Seventy-two-year old Thomas Hatcher was found dead in his home in July.

Police say Hatcher's daughter-in-law and her brother killed the elderly McDowell County native for $1,100 he kept hidden in the home -- money they stole to buy drugs.

Residents describe how wide-spread drug addiction and drug-related crimes are throughout the region.

But despite the fear of this epidemic, a small group of residents continues to work tirelessly for change and community improvement.

"We've had unbelievable overdoses and deaths, children that are raising themselves now. It breaks my heart," said Marsha Timpson, co-executive director of Big Creek People in Action.

"I say we've survived the floods, we've survived the coal industry going down to what it is, unemployment being so bad, the housing issue, the economics as they are, and I'm so afraid drugs are what will do us in," she said.

"It is so rampant; people I never thought in my wildest dreams are on drugs."

Big Creek People in Action was established in 1990, originally to fight for a better water system for southern McDowell County.

After a new water system was achieved, the nonprofit organization turned its attention to education and literacy programs, volunteer services, home rehabilitation and weatherizing, community events and other improvement endeavors.
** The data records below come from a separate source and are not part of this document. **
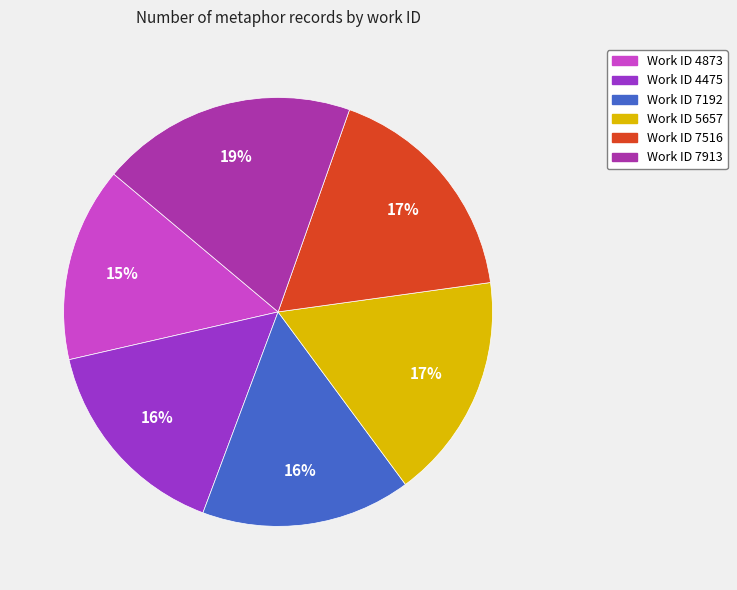

Count the number of slices in the pie.

6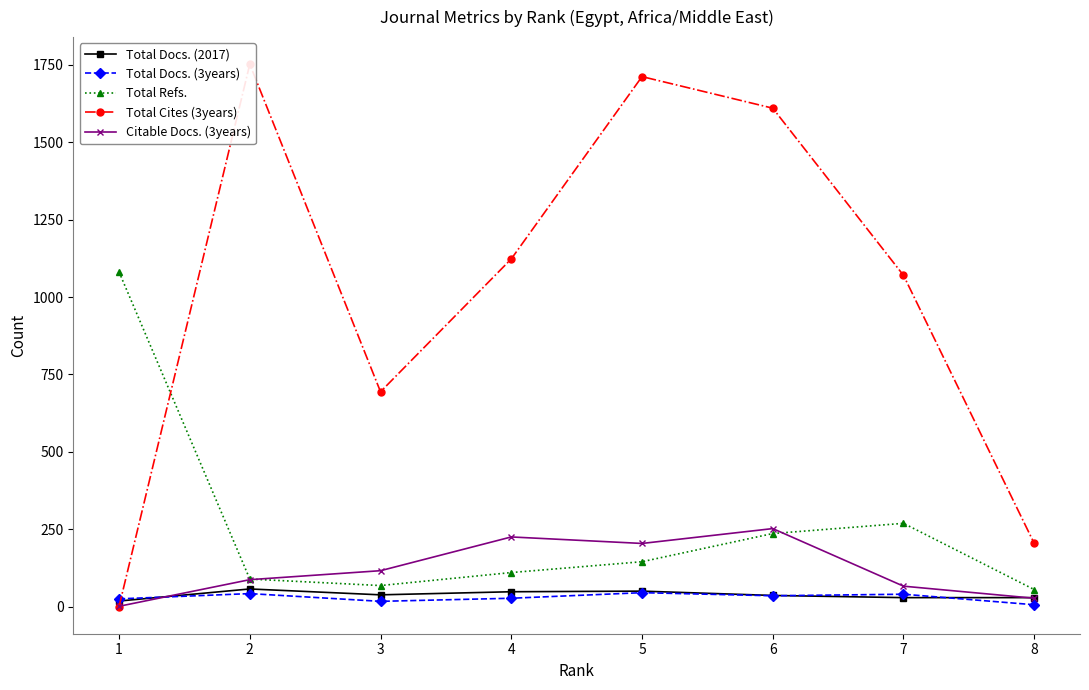

True or false: Total Docs. (3years) has a value of 10 at 1.

False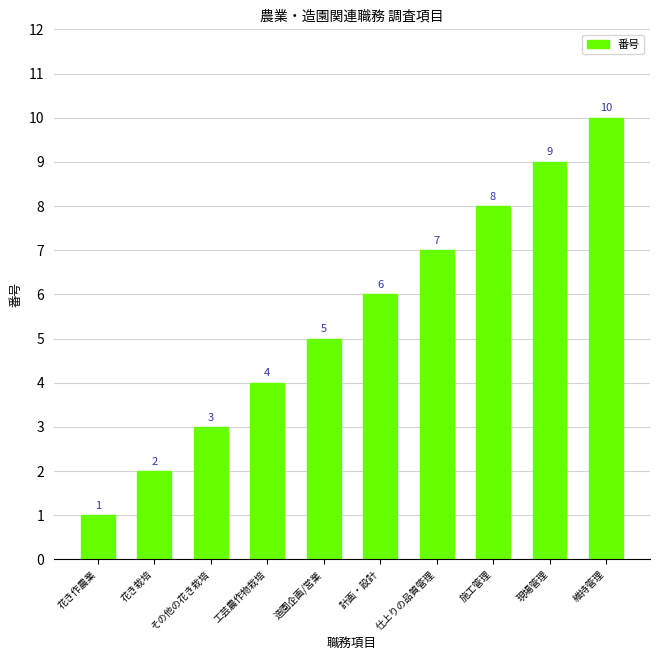

Rank the categories by value from lowest to highest.

花き作農業, 花き栽培, その他の花き栽培, 工芸農作物栽培, 造園企画/営業, 計画・設計, 仕上りの品質管理, 施工管理, 現場管理, 維持管理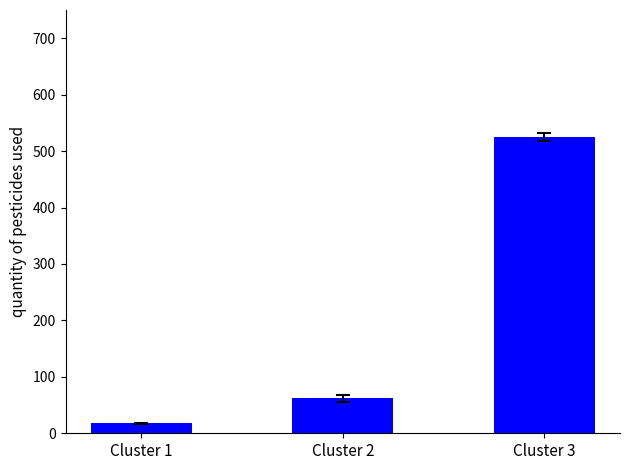

Where is the data nearest to the value 271?

Cluster 2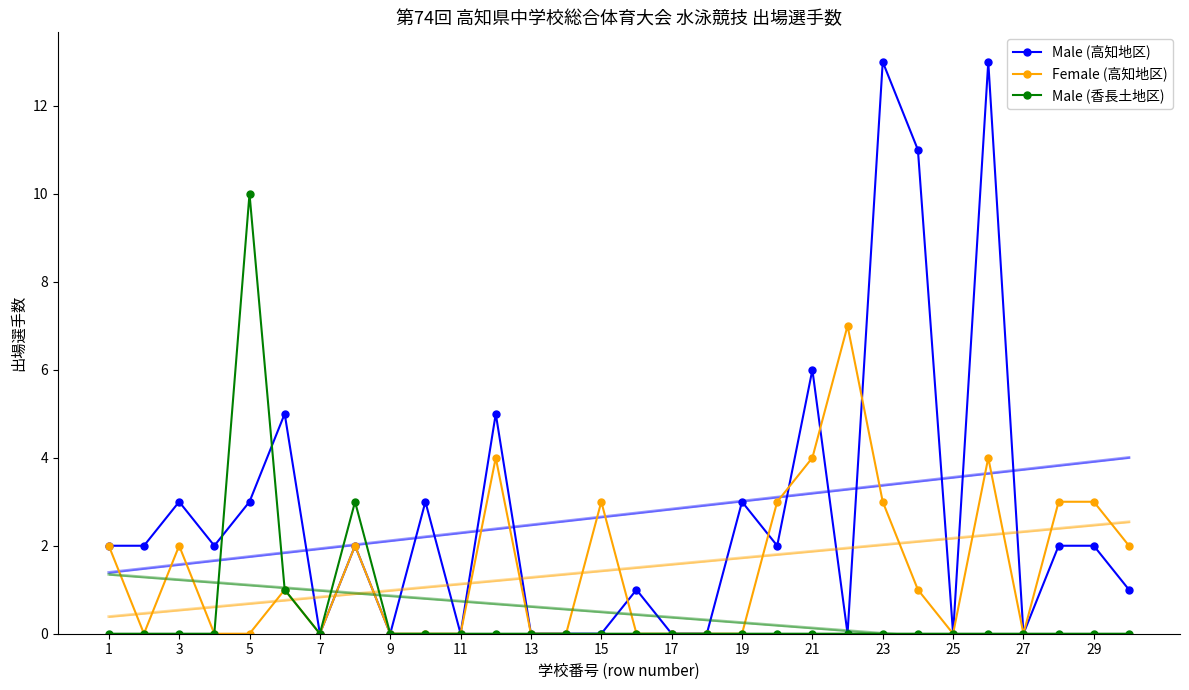

At which category does Male (高知地区) reach its first local peak?

3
Drugs have changed not only individual users, but those who surround them, and an entire way of life here, according to Timpson.

"What I hold dear is that sense of community," she said. "I grew up in a little holler called Warrior Mines; there was no better place in the world to grow up.

"It's not the coal camp my children grew up in; they grew up in a coal camp where almost everyone is on some type of check, a disability check, a welfare check, some kind of check," she continued.

"There is a sense of hopelessness for so many people here, and I think they cope by just zoning themselves out with the dope, instead of facing it, they just zone out and erase their emotional pain as well as their physical pain with these drugs."

Timpson says that's not what Big Creek People in Action condones.